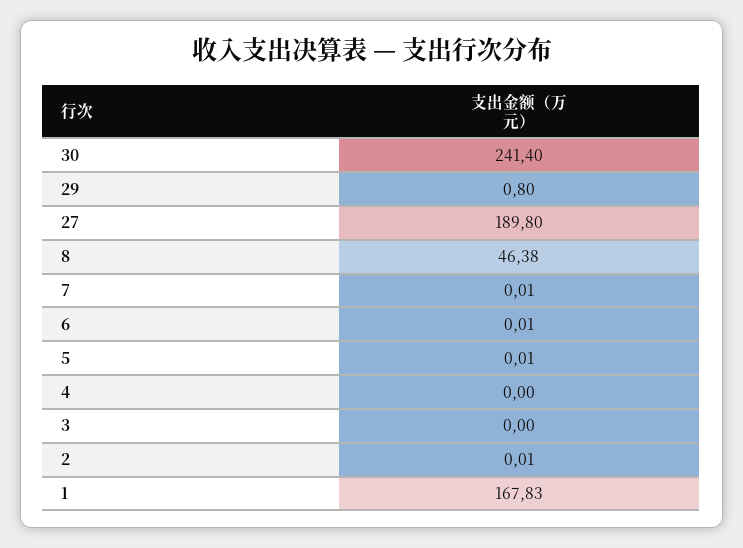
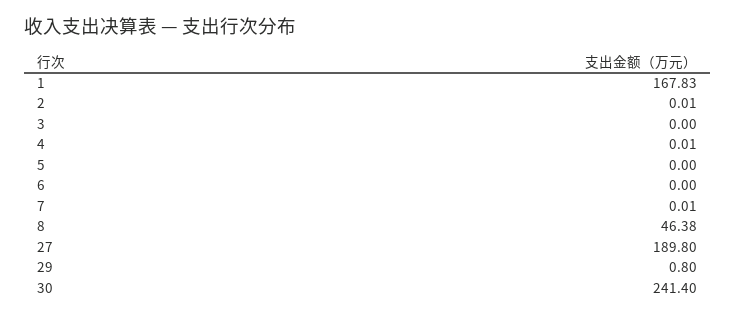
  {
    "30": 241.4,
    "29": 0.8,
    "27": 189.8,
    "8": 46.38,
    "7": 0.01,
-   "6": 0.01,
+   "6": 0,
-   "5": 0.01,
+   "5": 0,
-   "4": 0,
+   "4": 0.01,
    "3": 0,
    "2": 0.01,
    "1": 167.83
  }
:::
=== What you have to do ===
A faithful copy of every record is required, with no pictures included.

=== Output for this exercise ===
  {
    "30": 241.4,
    "29": 0.8,
    "27": 189.8,
    "8": 46.38,
    "7": 0.01,
-   "6": 0.01,
+   "6": 0,
-   "5": 0.01,
+   "5": 0,
-   "4": 0,
+   "4": 0.01,
    "3": 0,
    "2": 0.01,
    "1": 167.83
  }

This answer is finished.